Vow Q1: Key indicators improved, work remains to ensure long-term sustainable profitability
Oslo, 28 May 2025 – Vow ASA (OSE: VOW) had revenues of NOK 260.8 million in the first quarter of 2025, up 12.3 per cent from NOK 232.3 million in the same quarter last year. EBITDA before non-recurring cost was NOK 13.2 million, up from NOK 5.6 million in Q1 2024.
/EIN News/ -- Both the Maritime Solutions and the Aftersales segments delivered double digit EBITDA margins, while the Industrial Solutions segment continued to be impacted by delayed order intake. Group EBITDA margin in the quarter improved from 2.4 per cent to 5.0 per cent year-over-year.
As Vow reports in Norwegian kroner (NOK), key financial figures have been impacted by significant fluctuations in exchange rates during the quarter.

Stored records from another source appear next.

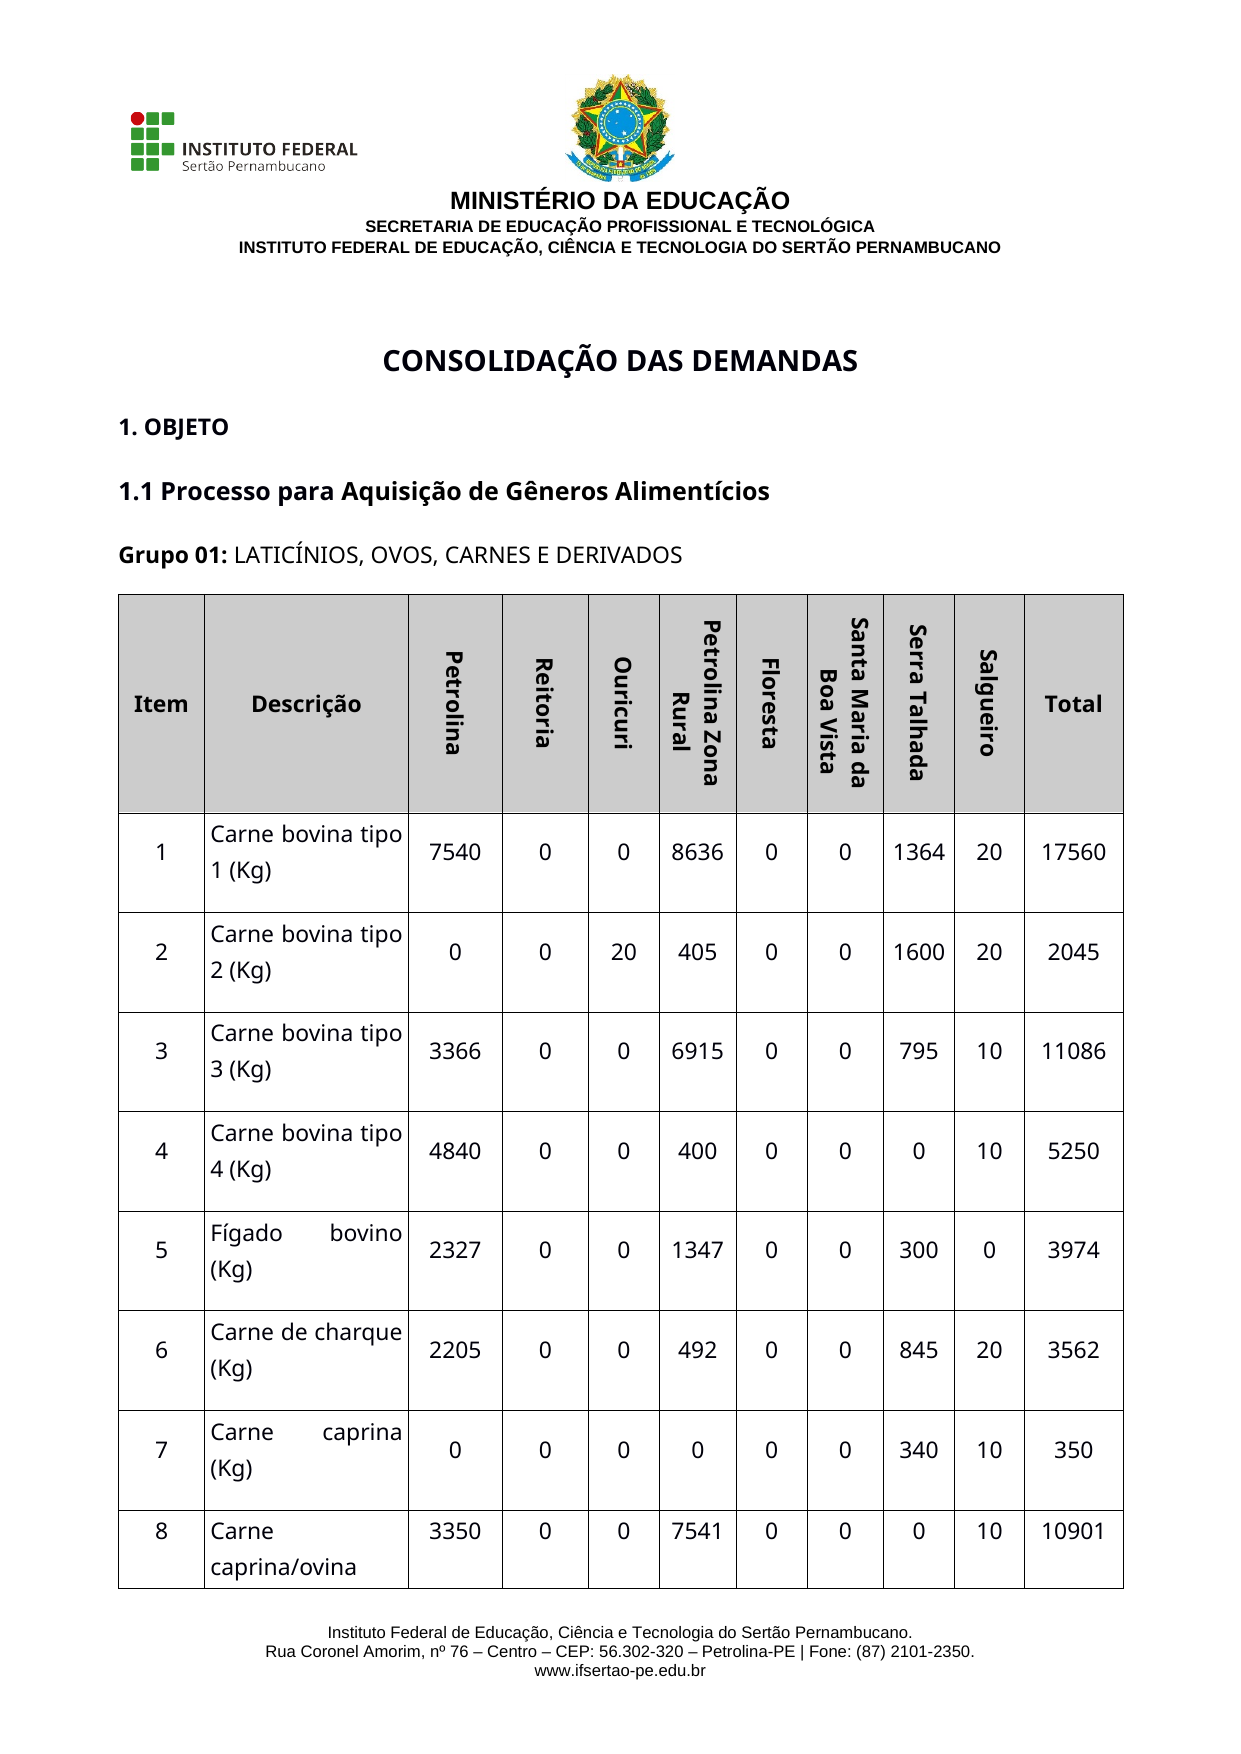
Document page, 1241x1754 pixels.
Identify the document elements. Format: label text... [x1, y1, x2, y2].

table_header Item [119, 595, 204, 812]
table_cell 2 [119, 913, 204, 1012]
table_cell 0 [808, 1013, 883, 1111]
table_cell 20 [955, 913, 1024, 1012]
table_header Serra Talhada [884, 595, 954, 812]
table_cell 11086 [1025, 1013, 1123, 1111]
table_cell 0 [589, 1212, 659, 1310]
table_cell Carne bovina tipo 1 (Kg) [205, 814, 408, 912]
table_cell 0 [808, 814, 883, 912]
table_cell 1600 [884, 913, 954, 1012]
table_cell 10 [955, 1411, 1024, 1509]
table_cell 10 [955, 1013, 1024, 1111]
table_cell 0 [589, 1013, 659, 1111]
table_cell 300 [884, 1212, 954, 1310]
table_cell 2327 [409, 1212, 502, 1310]
table_cell 0 [808, 1311, 883, 1410]
table_cell 0 [737, 1511, 807, 1588]
table_cell 0 [409, 1411, 502, 1509]
table_cell 0 [409, 913, 502, 1012]
table_cell 0 [737, 1411, 807, 1509]
table_cell 0 [884, 1112, 954, 1211]
table_cell 7 [119, 1411, 204, 1509]
table_header Petrolina Zona Rural [660, 595, 736, 812]
table_cell 0 [503, 814, 588, 912]
table_cell 1364 [884, 814, 954, 912]
table_cell 845 [884, 1311, 954, 1410]
table_cell Carne bovina tipo 2 (Kg) [205, 913, 408, 1012]
table_cell 2205 [409, 1311, 502, 1410]
table_cell 5250 [1025, 1112, 1123, 1211]
table_cell 20 [955, 1311, 1024, 1410]
table_cell 3974 [1025, 1212, 1123, 1310]
table_cell 3350 [409, 1511, 502, 1588]
table_cell 0 [503, 1112, 588, 1211]
table_cell Carne bovina tipo 4 (Kg) [205, 1112, 408, 1211]
table_header Total [1025, 595, 1123, 812]
table_cell 7541 [660, 1511, 736, 1588]
table_cell 0 [955, 1212, 1024, 1310]
table_cell 0 [503, 1212, 588, 1310]
table_cell Carne caprina (Kg) [205, 1411, 408, 1509]
table_cell 795 [884, 1013, 954, 1111]
table_cell 0 [503, 913, 588, 1012]
table_cell 10 [955, 1511, 1024, 1588]
table_cell 0 [737, 1212, 807, 1310]
table_cell 0 [808, 1112, 883, 1211]
table_cell 340 [884, 1411, 954, 1509]
table_cell 492 [660, 1311, 736, 1410]
table_cell 2045 [1025, 913, 1123, 1012]
table_cell 350 [1025, 1411, 1123, 1509]
table_cell 4840 [409, 1112, 502, 1211]
table_cell 3562 [1025, 1311, 1123, 1410]
table_cell 8636 [660, 814, 736, 912]
table_cell 0 [808, 1212, 883, 1310]
table_cell 0 [808, 1511, 883, 1588]
table_cell 3 [119, 1013, 204, 1111]
table_cell Carne bovina tipo 3 (Kg) [205, 1013, 408, 1111]
table_cell 1 [119, 814, 204, 912]
table_cell 0 [589, 1311, 659, 1410]
table_cell 0 [808, 913, 883, 1012]
table_cell 7540 [409, 814, 502, 912]
table_cell 0 [503, 1013, 588, 1111]
table_header Salgueiro [955, 595, 1024, 812]
table_cell 0 [589, 1511, 659, 1588]
table_cell 10 [955, 1112, 1024, 1211]
table_header Petrolina [409, 595, 502, 812]
picture [130, 112, 358, 171]
table_header Descrição [205, 595, 408, 812]
table_cell 0 [589, 814, 659, 912]
table_cell 400 [660, 1112, 736, 1211]
table_cell 1347 [660, 1212, 736, 1310]
list 1. OBJETO [118, 411, 1122, 442]
table_cell 0 [737, 913, 807, 1012]
table_cell 0 [737, 1112, 807, 1211]
table_cell 0 [884, 1511, 954, 1588]
table_cell 0 [737, 1013, 807, 1111]
table_cell 0 [589, 1411, 659, 1509]
table_cell 20 [589, 913, 659, 1012]
table_cell 5 [119, 1212, 204, 1310]
table_cell 20 [955, 814, 1024, 912]
table_cell 0 [660, 1411, 736, 1509]
table_header Reitoria [503, 595, 588, 812]
table_cell Fígado bovino (Kg) [205, 1212, 408, 1310]
table_cell 8 [119, 1511, 204, 1588]
table_cell Carne caprina/ovina [205, 1511, 408, 1588]
table_cell Carne de charque (Kg) [205, 1311, 408, 1410]
table_cell 4 [119, 1112, 204, 1211]
list 1.1 Processo para Aquisição de Gêneros Alimentícios [118, 473, 1122, 508]
list CONSOLIDAÇÃO DAS DEMANDAS [118, 340, 1122, 380]
table_cell 0 [503, 1311, 588, 1410]
table_cell 0 [737, 1311, 807, 1410]
table_cell 6915 [660, 1013, 736, 1111]
table_cell 3366 [409, 1013, 502, 1111]
picture [565, 74, 675, 182]
table_cell 0 [503, 1511, 588, 1588]
table_cell 0 [808, 1411, 883, 1509]
table_cell 17560 [1025, 814, 1123, 912]
table_cell 10901 [1025, 1511, 1123, 1588]
list Grupo 01: LATICÍNIOS, OVOS, CARNES E DERIVADOS [118, 539, 1122, 570]
table_cell 405 [660, 913, 736, 1012]
table_header Santa Maria da Boa Vista [808, 595, 883, 812]
table_cell 6 [119, 1311, 204, 1410]
table_header Floresta [737, 595, 807, 812]
table_header Ouricuri [589, 595, 659, 812]
table_cell 0 [589, 1112, 659, 1211]
table_cell 0 [503, 1411, 588, 1509]
table_cell 0 [737, 814, 807, 912]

Result before tax ended at negative NOK 30.4 million, compared to negative NOK 17.0 million in Q1 2024, mainly related to the development of a net foreign exchange loss of NOK 12.1 million.
Across the group, Vow is entering new contracts with more favourable terms reflecting inflation and current price levels. Vow’s total order backlog currently stands at NOK 1,532 million, compared with NOK 1,066 million one year earlier and NOK 1,680 million at the start of the year. Options in the Maritime Solutions segment were valued at NOK 250 million at the end of the quarter.

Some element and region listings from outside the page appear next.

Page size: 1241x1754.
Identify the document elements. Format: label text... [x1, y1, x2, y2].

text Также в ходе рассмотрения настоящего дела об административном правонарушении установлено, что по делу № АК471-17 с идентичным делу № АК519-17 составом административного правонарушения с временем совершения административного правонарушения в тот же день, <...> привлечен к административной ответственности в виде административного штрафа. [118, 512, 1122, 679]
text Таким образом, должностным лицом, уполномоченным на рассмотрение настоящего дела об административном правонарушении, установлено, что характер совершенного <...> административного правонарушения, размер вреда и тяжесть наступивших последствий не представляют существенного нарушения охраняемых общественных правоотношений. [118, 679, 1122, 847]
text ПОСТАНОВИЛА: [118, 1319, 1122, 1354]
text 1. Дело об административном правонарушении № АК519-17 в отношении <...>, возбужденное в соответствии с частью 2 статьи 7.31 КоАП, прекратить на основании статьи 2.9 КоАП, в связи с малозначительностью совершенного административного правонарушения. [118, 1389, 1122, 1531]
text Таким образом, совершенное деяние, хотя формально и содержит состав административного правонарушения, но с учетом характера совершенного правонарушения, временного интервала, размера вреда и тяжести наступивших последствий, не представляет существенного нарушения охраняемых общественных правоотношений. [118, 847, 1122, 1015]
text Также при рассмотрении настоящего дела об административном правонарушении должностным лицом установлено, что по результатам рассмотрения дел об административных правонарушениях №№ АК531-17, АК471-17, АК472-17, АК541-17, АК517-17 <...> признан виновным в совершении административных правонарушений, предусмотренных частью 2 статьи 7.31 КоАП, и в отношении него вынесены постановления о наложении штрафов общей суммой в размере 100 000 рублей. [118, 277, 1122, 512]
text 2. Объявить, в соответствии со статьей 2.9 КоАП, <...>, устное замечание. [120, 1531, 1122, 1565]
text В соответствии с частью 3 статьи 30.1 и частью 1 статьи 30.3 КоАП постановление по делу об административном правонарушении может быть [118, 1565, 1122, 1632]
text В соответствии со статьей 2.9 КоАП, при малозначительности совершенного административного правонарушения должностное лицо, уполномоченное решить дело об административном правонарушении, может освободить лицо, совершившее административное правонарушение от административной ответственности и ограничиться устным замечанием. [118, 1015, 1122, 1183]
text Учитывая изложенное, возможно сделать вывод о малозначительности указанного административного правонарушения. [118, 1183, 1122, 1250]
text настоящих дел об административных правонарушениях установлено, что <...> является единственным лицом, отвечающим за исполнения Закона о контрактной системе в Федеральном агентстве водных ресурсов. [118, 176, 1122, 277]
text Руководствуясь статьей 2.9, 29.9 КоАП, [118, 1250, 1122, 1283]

With an increasing number of ships being built with environmentally compliant operations, the demand for Vow’s technology and lifecycle services from the aftersales segment is growing. Demand for heat-intensive technologies is also on the rise.
“Vow enjoys a favourable position in cruise and promising positions in other industry verticals. Key performance indicators have improved, but significant work remains to strengthen operational execution, manage risk effectively, and ensure long-term, sustainable profitability. These are top priorities for the team and me going forward,” said CEO Gunnar Pedersen.

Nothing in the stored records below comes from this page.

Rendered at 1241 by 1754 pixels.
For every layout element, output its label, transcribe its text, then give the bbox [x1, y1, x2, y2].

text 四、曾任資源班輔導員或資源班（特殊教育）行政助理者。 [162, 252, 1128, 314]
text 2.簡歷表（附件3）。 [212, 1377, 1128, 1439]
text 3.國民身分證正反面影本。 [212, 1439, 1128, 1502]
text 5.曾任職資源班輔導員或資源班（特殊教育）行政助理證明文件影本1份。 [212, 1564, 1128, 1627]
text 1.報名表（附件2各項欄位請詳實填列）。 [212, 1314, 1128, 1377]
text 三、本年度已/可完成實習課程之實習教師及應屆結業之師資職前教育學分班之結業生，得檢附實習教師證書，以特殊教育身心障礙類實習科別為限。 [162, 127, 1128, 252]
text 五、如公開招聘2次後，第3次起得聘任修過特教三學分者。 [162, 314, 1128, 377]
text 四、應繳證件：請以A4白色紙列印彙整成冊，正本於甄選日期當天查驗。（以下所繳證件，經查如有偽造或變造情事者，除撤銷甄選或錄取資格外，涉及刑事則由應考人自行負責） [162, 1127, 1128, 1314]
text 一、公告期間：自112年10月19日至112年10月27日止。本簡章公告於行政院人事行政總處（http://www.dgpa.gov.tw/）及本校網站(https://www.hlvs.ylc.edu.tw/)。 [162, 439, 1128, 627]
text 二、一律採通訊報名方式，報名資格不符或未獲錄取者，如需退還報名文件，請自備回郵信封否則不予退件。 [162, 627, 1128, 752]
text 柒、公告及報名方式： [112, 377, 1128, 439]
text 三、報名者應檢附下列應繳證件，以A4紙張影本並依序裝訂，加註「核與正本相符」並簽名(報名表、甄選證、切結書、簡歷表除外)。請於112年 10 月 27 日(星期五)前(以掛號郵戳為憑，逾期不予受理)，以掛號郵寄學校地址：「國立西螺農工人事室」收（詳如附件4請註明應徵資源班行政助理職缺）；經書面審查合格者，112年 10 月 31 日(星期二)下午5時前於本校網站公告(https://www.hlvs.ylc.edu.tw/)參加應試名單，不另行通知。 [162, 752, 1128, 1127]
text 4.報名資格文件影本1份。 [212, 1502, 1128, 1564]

CEO Gunnar Pedersen and CFO Cecilie Brænd Hekneby both joined Vow in May 2025. Together, they bring broad industry and professional experience and a mandate to strengthen operations, improve project execution, and drive delivery of the group’s strategic priorities.
After the reporting period, Vow agreed with DNB to extend the maturity of its loan facilities by 12 months, to Q3 2027. As part of the amendment, the covenant structure was adjusted with improved headroom.
Detailed information about Vow’s operational and financial performance for the first quarter 2025 is available in the attached Trading update.
For more information, please contact:
Gunnar Pedersen, CEO, Vow ASA
Tel: +47 916 30 304
Email: gunnar.pedersen@vowasa.com
Cecilie Brænd Hekneby, CFO, Vow ASA
Tel: +47 992 93 826
Email: cecilie.hekneby@vowasa.com
About Vow
Vow and its subsidiaries Scanship, C.H. Evensen and Etia are passionate about preventing pollution. The company’s world leading solutions convert biomass and waste into valuable resources and generate clean energy for a wide range of industries.
Advanced technologies and solutions from Vow enable industry decarbonisation and material recovery. Biomass, sewage sludge, plastic waste and end-of-life tyres can be converted into clean energy, low carbon fuels and renewable carbon that replace natural gas, petroleum products and fossil carbon. The solutions are scalable, standardised, patented, and thoroughly documented, and the company’s capability to deliver is well proven.
The company is a cruise market leader in wastewater purification and valorisation of waste. It provides technology and solutions which enable industries to transition towards a fossil-free future by converting biomass and waste into valuable resources and clean energy. The company also has strong niche positions in food safety and robotics, and in heat-intensive industries with a strong decarbonising agenda.
Located in Oslo, the parent company Vow ASA is listed on the Oslo Stock Exchange (ticker VOW).
The information is such that Vow ASA is required to disclose in accordance with the EU Market Abuse Regulation. The information was submitted for publication, through the agency of the contact person set out above, at 07:00 CET, 28 05 2025.